Duplicate Record Match¶
Duplicate Record Match resides in L2/demos/text/dup_match
directory and is to achieve the function of duplicate recoed matching, which includes modules such as Index, Predicate, Pair, Score, Cluster, etc.
Dataset¶
- Input file: Randomly generate 10,000,000 lines (about 1GB) of csv file similar to L2/demos/text/dup_match/data/test.csv as test input file.
- The Demo execute time 8,215.56 s.
- Baseline (Dedupe Python: https://github.com/dedupeio/dedupe) execute time 35,030.751 s
- Accelaration Ratio: 5.1X
Note
Executable Usage¶
- Work Directory(Step 1)
The steps for library download and environment setup can be found in Vitis Data Analytics Library. For getting the design,
cd L2/demos/text/dup_match
- Build kernel(Step 2)
Run the following make command to build your XCLBIN and host binary targeting a specific device. Please be noticed that this process will take a long time, maybe couple of hours.

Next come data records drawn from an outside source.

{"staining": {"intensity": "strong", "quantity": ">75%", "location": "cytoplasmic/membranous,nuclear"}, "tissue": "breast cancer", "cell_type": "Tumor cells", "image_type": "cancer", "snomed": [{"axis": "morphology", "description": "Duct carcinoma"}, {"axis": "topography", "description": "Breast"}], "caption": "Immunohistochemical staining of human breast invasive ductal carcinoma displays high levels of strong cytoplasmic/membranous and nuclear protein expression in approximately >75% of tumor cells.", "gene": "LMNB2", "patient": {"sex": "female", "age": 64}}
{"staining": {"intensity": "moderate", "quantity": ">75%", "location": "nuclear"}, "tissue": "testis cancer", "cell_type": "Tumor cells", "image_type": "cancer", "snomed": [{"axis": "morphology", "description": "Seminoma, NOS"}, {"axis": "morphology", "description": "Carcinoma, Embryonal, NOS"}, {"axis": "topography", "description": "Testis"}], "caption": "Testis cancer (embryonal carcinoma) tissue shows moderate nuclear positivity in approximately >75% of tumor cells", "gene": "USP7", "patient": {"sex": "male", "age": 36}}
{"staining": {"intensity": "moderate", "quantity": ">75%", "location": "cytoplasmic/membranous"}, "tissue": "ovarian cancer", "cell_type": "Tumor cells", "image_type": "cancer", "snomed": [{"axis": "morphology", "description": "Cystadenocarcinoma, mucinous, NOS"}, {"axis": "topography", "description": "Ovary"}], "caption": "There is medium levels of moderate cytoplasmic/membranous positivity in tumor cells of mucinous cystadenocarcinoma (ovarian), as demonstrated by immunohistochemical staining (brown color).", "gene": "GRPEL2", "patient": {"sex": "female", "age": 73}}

make run TARGET=hw DEVICE=xilinx_u50_gen3x16_xdma_201920_3 HOST_ARCH=x86
- Run kernel(Step 3)
To get the benchmark results, please run the following command.
./build_dir.hw.xilinx_u50_gen3x16_xdma_201920_3/host.exe -xclbin ./build_dir.hw.xilinx_u50_gen3x16_xdma_201920_3/TGP_Kernel.xclbin -in ./data/test.csv -golden ./data/golden.txt
Duplicate Record Match Input Arguments:
Usage: host.exe -xclbin <xclbin_name> -in <input data> -golden <golden data> -xclbin: the kernel name -in : input data -golden: golden data
- Example output(Step 4)
---------------------Duplicate Record Matching Flow----------------- DupMatch::run... TwoGramPredicate: column map size=14 threshold=1000 tf_value_ size is 238, index count=14, term count=122, skip=0 config=15, 316 config=15, 301 Found Platform Platform Name: Xilinx Found Device=xilinx_u50_gen3x16_xdma_201920_3 INFO: Importing build_dir.hw.xilinx_u50_gen3x16_xdma_201920_3/TGP_Kernel.xclbin Loading: 'build_dir.hw.xilinx_u50_gen3x16_xdma_201920_3/TGP_Kernel.xclbin' kernel has been created kernel start------ threshold=1000 index count=11, term count=65, skip=0 threshold=1000 index count=14, term count=36, skip=0 CompoundPredicate: pair size=30 CompoundPredicate: pair size=30 CompoundPredicate: pair size=36 duplicate sets 10 DupMatch::run End Execution time 8.979s Pass validation. ------------------------------------------------------------
Profiling¶
The duplicate record match design is validated on Alveo U50 board at 270 MHz frequency. The hardware resource utilizations are listed in the following table.
Name | LUT | BRAM | URAM | DSP |
Platform | 135778 | 180 | 0 | 4 |
TGP_Kernel | 272031 | 50 | 260 | 506 |
TGP_Kernel_1 | 135974 | 25 | 130 | 253 |
TGP_Kernel_2 | 136057 | 25 | 130 | 253 |
User Budget | 734238 | 1164 | 640 | 5936 |
Used Resources | 272031 | 50 | 260 | 506 |
Percentage | 37.05% | 4.30% | 40.63% | 8.52% |
- The performance is shown below.
- The input file is randomly generated 10,000,000 lines (about 1GB) of csv file similar to L2/demos/text/dup_match/data/test.csv as test input file. And its execute time is 8,215.56 s, so its throughput is 124.64 MB/s.